The Windows 9x/Me Boot Process
The Windows 9x/Me boot process involves two files: IO.SYS and WIN.COM.
Windows 2000/XP Startup
When you start a Windows 2000 or XP system (which is based on the same set of integral code that originated with Windows NT), the boot process is different from that of a DOS or Windows 9x/Me system. Instead of accessing the IO.SYS and MSDOS.SYS files used by 9x/Me, these operating systems use an OS loader program called Ntldr.
The basic startup process is described in the following step-by-step procedures:
- The partition boot sector loads Ntldr (NT Loader). It then switches the processor to protected mode, starts the file system, and reads the contents of Boot.ini. The information in Boot.ini determines the startup options and initial boot menu selections (dual-booting, for example). If dual-booting is enabled and a non-NT/2000/XP OS is chosen, Bootsec.dos is loaded. If SCSI drives are present, Ntbootdd.sys is loaded, which contains the SCSI boot drivers.

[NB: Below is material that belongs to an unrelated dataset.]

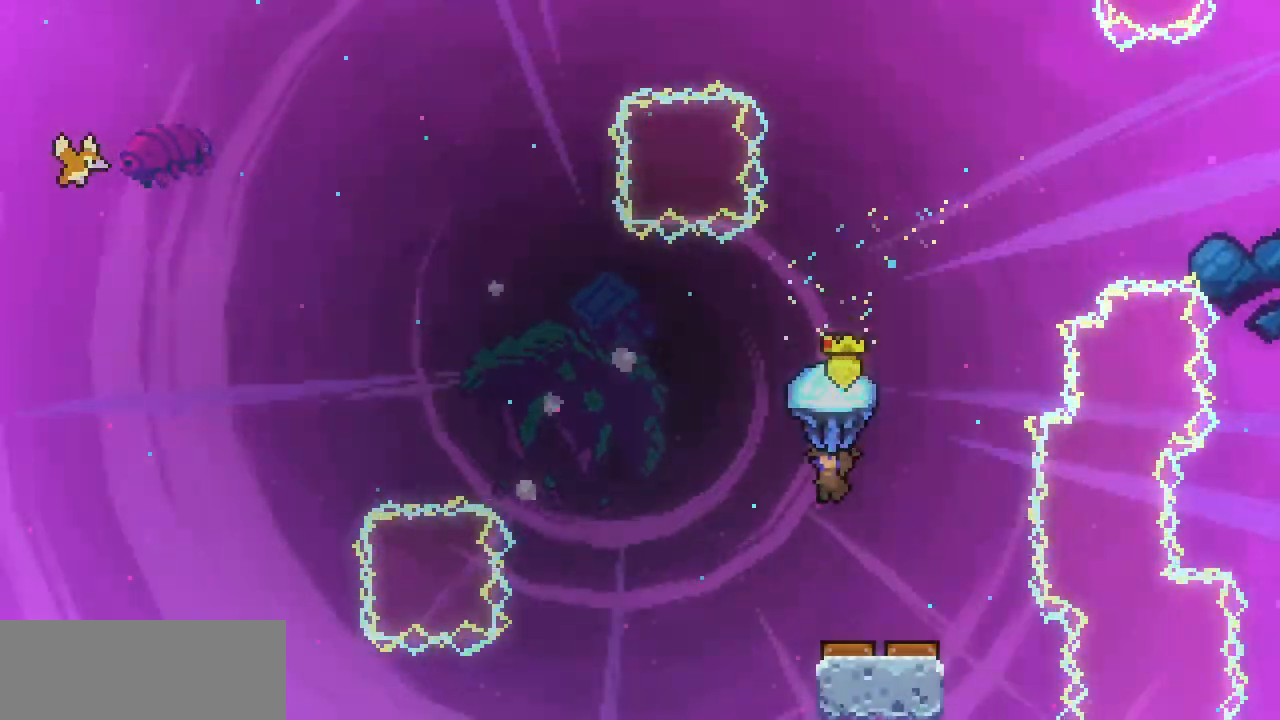
Gameplay with keyboard; each line is a JSON object with the keys held at the frame after it. "events" lists presses ("down") and releases ("up") of "c", "down", "escape", "left", "return", "right", "shift", "up", "x" and "z" between this image and that frame as [ms after this image, input, new state], when the widget could be followed in between. No other keys are recorded. Mouse input is not recorded.
{"keys": ["x"], "events": [[100, "down", "down"], [500, "down", "up"]]}
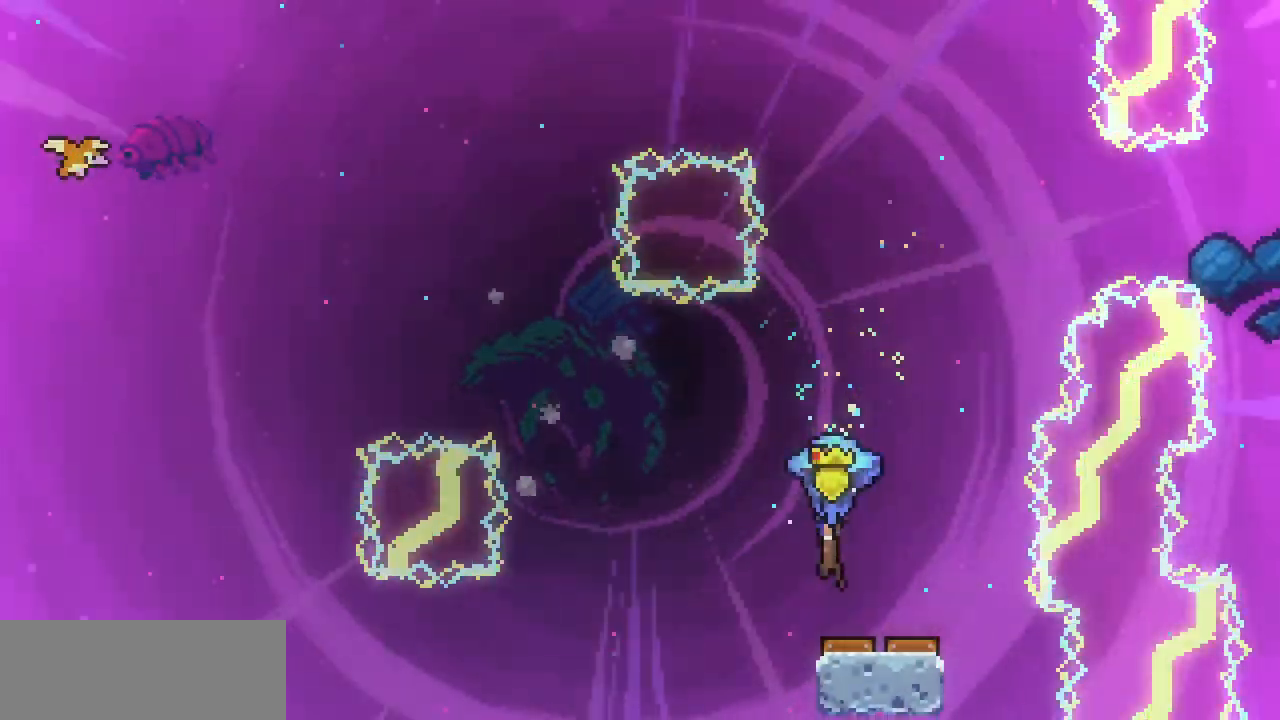
{"keys": ["left", "up", "x"], "events": [[67, "up", "down"], [333, "left", "down"]]}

- Ntdetect.com gathers hardware configuration data and passes this information to Ntldr. If more than one hardware profile exists, Windows uses the correct one for the current configuration. If the ROM BIOS is ACPI compliant, Windows uses ACPI to enumerate and initialize devices.
- The kernel loads. Ntldr passes information collected by Ntdetect.com to Ntoskrnl.exe. Ntoskrnl then loads the kernel, Hardware Abstraction Layer (Hal.dll), and Registry information. An indicator near the bottom of the screen details progress.
- Drivers load and the user logs on. Networking-related components (for example, TCP/IP) load simultaneously with other services, and the Begin Logon prompt appears onscreen. After a user logs on successfully, Windows updates the Last Known Good Configuration information to reflect the current configuration state.
- PnP detects and configures new devices. If new devices are detected, they are assigned resources. Windows extracts the necessary driver files from Driver.cab. If the driver files are not found, the user is prompted to provide them. Device detection occurs simultaneously with the operating system logon process.
The following files are processed during startup:
- Bootsect.dos (multiple-boot systems only)
- Ntbootdd.sys (loaded only for SCSI drives)
- Files in systemroot System32 Config (Registry)
- Files in systemroot System32 Drivers (drivers)
Note: If you see error messages during startup or your system doesn’t start properly, restart the system, press the F8 key to open the startup menu, and select Enable Boot Logging to create a file called Ntbtlog.txt. This file records events during startup and can help you determine which files or processes are not loading correctly.